Data supplied:

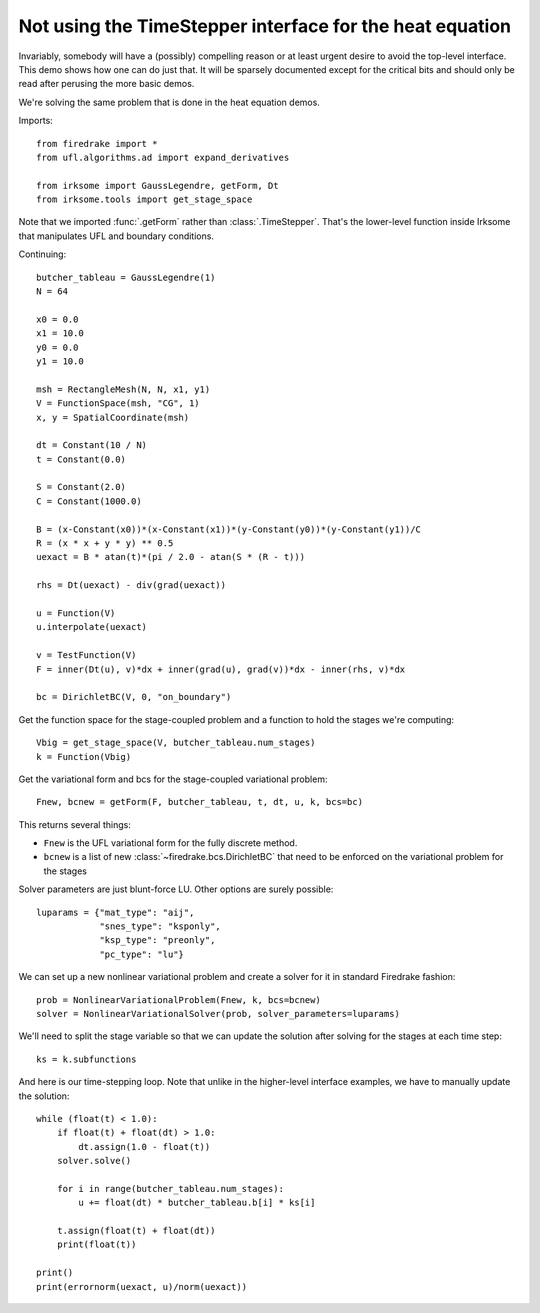 Not using the TimeStepper interface for the heat equation
=========================================================

Invariably, somebody will have a (possibly) compelling reason or
at least urgent desire to avoid the top-level interface.  This demo
shows how one can do just that.
It will be sparsely documented except for the critical bits and should
only be read after perusing the more basic demos.

We're solving the same problem that is done in the heat equation demos.

Imports::

  from firedrake import *
  from ufl.algorithms.ad import expand_derivatives

  from irksome import GaussLegendre, getForm, Dt
  from irksome.tools import get_stage_space

Note that we imported :func:`.getForm` rather than :class:`.TimeStepper`.  That's the
lower-level function inside Irksome that manipulates UFL and boundary conditions.

Continuing::

  butcher_tableau = GaussLegendre(1)
  N = 64

  x0 = 0.0
  x1 = 10.0
  y0 = 0.0
  y1 = 10.0

  msh = RectangleMesh(N, N, x1, y1)
  V = FunctionSpace(msh, "CG", 1)
  x, y = SpatialCoordinate(msh)

  dt = Constant(10 / N)
  t = Constant(0.0)
  
  S = Constant(2.0)
  C = Constant(1000.0)

  B = (x-Constant(x0))*(x-Constant(x1))*(y-Constant(y0))*(y-Constant(y1))/C
  R = (x * x + y * y) ** 0.5
  uexact = B * atan(t)*(pi / 2.0 - atan(S * (R - t)))

  rhs = Dt(uexact) - div(grad(uexact))

  u = Function(V)
  u.interpolate(uexact)

  v = TestFunction(V)
  F = inner(Dt(u), v)*dx + inner(grad(u), grad(v))*dx - inner(rhs, v)*dx

  bc = DirichletBC(V, 0, "on_boundary")

Get the function space for the stage-coupled problem and a function to hold the stages we're computing::

  Vbig = get_stage_space(V, butcher_tableau.num_stages)
  k = Function(Vbig)

Get the variational form and bcs for the stage-coupled variational problem::

  Fnew, bcnew = getForm(F, butcher_tableau, t, dt, u, k, bcs=bc)

This returns several things:

* ``Fnew`` is the UFL variational form for the fully discrete method.
* ``bcnew`` is a list of new :class:`~firedrake.bcs.DirichletBC` that need to
  be enforced on the variational problem for the stages


Solver parameters are just blunt-force LU.  Other options are surely possible::

  luparams = {"mat_type": "aij",
              "snes_type": "ksponly",
              "ksp_type": "preonly",
              "pc_type": "lu"}

We can set up a new nonlinear variational problem and create a solver
for it in standard Firedrake fashion::

  prob = NonlinearVariationalProblem(Fnew, k, bcs=bcnew)
  solver = NonlinearVariationalSolver(prob, solver_parameters=luparams)

We'll need to split the stage variable so that we can update the
solution after solving for the stages at each time step::

  ks = k.subfunctions

And here is our time-stepping loop.  Note that unlike in the higher-level
interface examples, we have to manually update the solution::

  while (float(t) < 1.0):
      if float(t) + float(dt) > 1.0:
          dt.assign(1.0 - float(t))
      solver.solve()

      for i in range(butcher_tableau.num_stages):
          u += float(dt) * butcher_tableau.b[i] * ks[i]

      t.assign(float(t) + float(dt))
      print(float(t))

  print()
  print(errornorm(uexact, u)/norm(uexact))

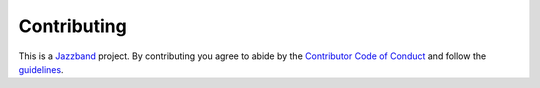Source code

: 
Contributing
============

.. image:: https://jazzband.co/static/img/jazzband.svg
   :target: https://jazzband.co/
   :alt: Jazzband


This is a `Jazzband <https://jazzband.co/>`_ project. By contributing you agree to abide by the `Contributor Code of Conduct <https://jazzband.co/about/conduct>`_ and follow the `guidelines <https://jazzband.co/about/guidelines>`_.
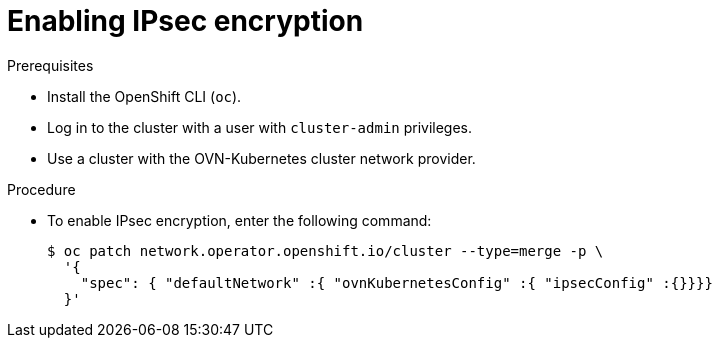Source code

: // Module included in the following assemblies:
//
// * networking/ovn_kubernetes_network_provider/configuring-ipsec-ovn.adoc

[id="nw-ovn-ipsec-enable_{context}"]
= Enabling IPsec encryption

.Prerequisites

* Install the OpenShift CLI (`oc`).
* Log in to the cluster with a user with `cluster-admin` privileges.
* Use a cluster with the OVN-Kubernetes cluster network provider.

.Procedure

* To enable IPsec encryption, enter the following command:
+
[source,terminal]
----
$ oc patch network.operator.openshift.io/cluster --type=merge -p \
  '{
    "spec": { "defaultNetwork" :{ "ovnKubernetesConfig" :{ "ipsecConfig" :{}}}}
  }'
----
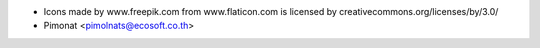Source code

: * Icons made by www.freepik.com from www.flaticon.com is licensed by creativecommons.org/licenses/by/3.0/
* Pimonat <pimolnats@ecosoft.co.th>

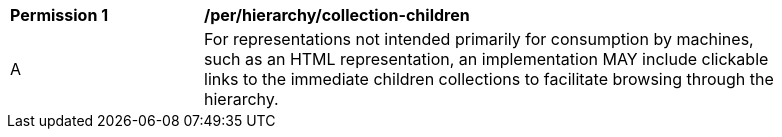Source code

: [[per_hierarchy_collection_children]]
[width="90%",cols="2,6a"]
|===
^|*Permission {counter:per-id}* |*/per/hierarchy/collection-children*
^|A |For representations not intended primarily for consumption by machines, such as an HTML representation, an implementation MAY include clickable links to the immediate children collections to facilitate browsing through the hierarchy.
|===
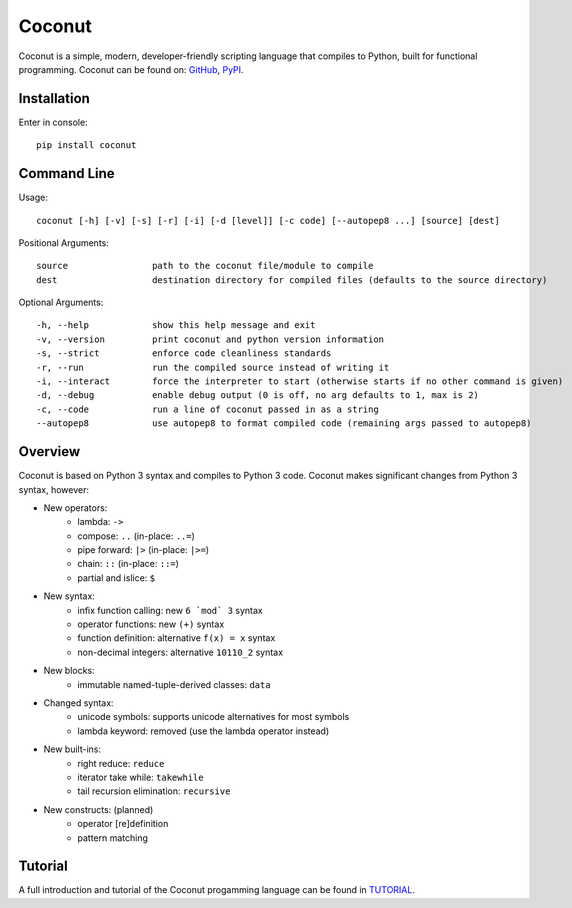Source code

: Coconut
=======

Coconut is a simple, modern, developer-friendly scripting language that compiles to Python, built for functional programming. Coconut can be found on: GitHub_, PyPI_.

.. _GitHub: https://github.com/evhub/coconut
.. _PyPI: https://pypi.python.org/pypi/coconut

Installation
------------

Enter in console::

    pip install coconut

Command Line
------------

Usage::

  coconut [-h] [-v] [-s] [-r] [-i] [-d [level]] [-c code] [--autopep8 ...] [source] [dest]

Positional Arguments::

  source                path to the coconut file/module to compile
  dest                  destination directory for compiled files (defaults to the source directory)

Optional Arguments::

  -h, --help            show this help message and exit
  -v, --version         print coconut and python version information
  -s, --strict          enforce code cleanliness standards
  -r, --run             run the compiled source instead of writing it
  -i, --interact        force the interpreter to start (otherwise starts if no other command is given)
  -d, --debug           enable debug output (0 is off, no arg defaults to 1, max is 2)
  -c, --code            run a line of coconut passed in as a string
  --autopep8            use autopep8 to format compiled code (remaining args passed to autopep8)

Overview
--------

Coconut is based on Python 3 syntax and compiles to Python 3 code. Coconut makes significant changes from Python 3 syntax, however:

- New operators:
    - lambda: ``->``
    - compose: ``..`` (in-place: ``..=``)
    - pipe forward: ``|>`` (in-place: ``|>=``)
    - chain: ``::`` (in-place: ``::=``)
    - partial and islice: ``$``
- New syntax:
    - infix function calling: new ``6 `mod` 3`` syntax
    - operator functions: new ``(+)`` syntax
    - function definition: alternative ``f(x) = x`` syntax
    - non-decimal integers: alternative ``10110_2`` syntax
- New blocks:
    - immutable named-tuple-derived classes: ``data``
- Changed syntax:
    - unicode symbols: supports unicode alternatives for most symbols
    - lambda keyword: removed (use the lambda operator instead)
- New built-ins:
    - right reduce: ``reduce``
    - iterator take while: ``takewhile``
    - tail recursion elimination: ``recursive``
- New constructs: (planned)
    - operator [re]definition
    - pattern matching

Tutorial
--------

A full introduction and tutorial of the Coconut progamming language can be found in TUTORIAL_.

.. _TUTORIAL: https://github.com/evhub/coconut/blob/master/TUTORIAL.md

Instructions for the task: Above are records with pictures. Reproduce exactly only the lines from the line with "Enabling IPsec encryption" through the line with "file/module to compile", both ends included, and leave the pictures out.

Result of the exercise:
= Enabling IPsec encryption

.Prerequisites

* Install the OpenShift CLI (`oc`).
* Log in to the cluster with a user with `cluster-admin` privileges.
* Use a cluster with the OVN-Kubernetes cluster network provider.

.Procedure

* To enable IPsec encryption, enter the following command:
+
[source,terminal]
----
$ oc patch network.operator.openshift.io/cluster --type=merge -p \
  '{
    "spec": { "defaultNetwork" :{ "ovnKubernetesConfig" :{ "ipsecConfig" :{}}}}
  }'
----
Source code

: * Icons made by www.freepik.com from www.flaticon.com is licensed by creativecommons.org/licenses/by/3.0/
* Pimonat <pimolnats@ecosoft.co.th>

Source code

: [[per_hierarchy_collection_children]]
[width="90%",cols="2,6a"]
|===
^|*Permission {counter:per-id}* |*/per/hierarchy/collection-children*
^|A |For representations not intended primarily for consumption by machines, such as an HTML representation, an implementation MAY include clickable links to the immediate children collections to facilitate browsing through the hierarchy.
|===
Source code

: Coconut
=======

Coconut is a simple, modern, developer-friendly scripting language that compiles to Python, built for functional programming. Coconut can be found on: GitHub_, PyPI_.

.. _GitHub: https://github.com/evhub/coconut
.. _PyPI: https://pypi.python.org/pypi/coconut

Installation
------------

Enter in console::

    pip install coconut

Command Line
------------

Usage::

  coconut [-h] [-v] [-s] [-r] [-i] [-d [level]] [-c code] [--autopep8 ...] [source] [dest]

Positional Arguments::

  source                path to the coconut file/module to compile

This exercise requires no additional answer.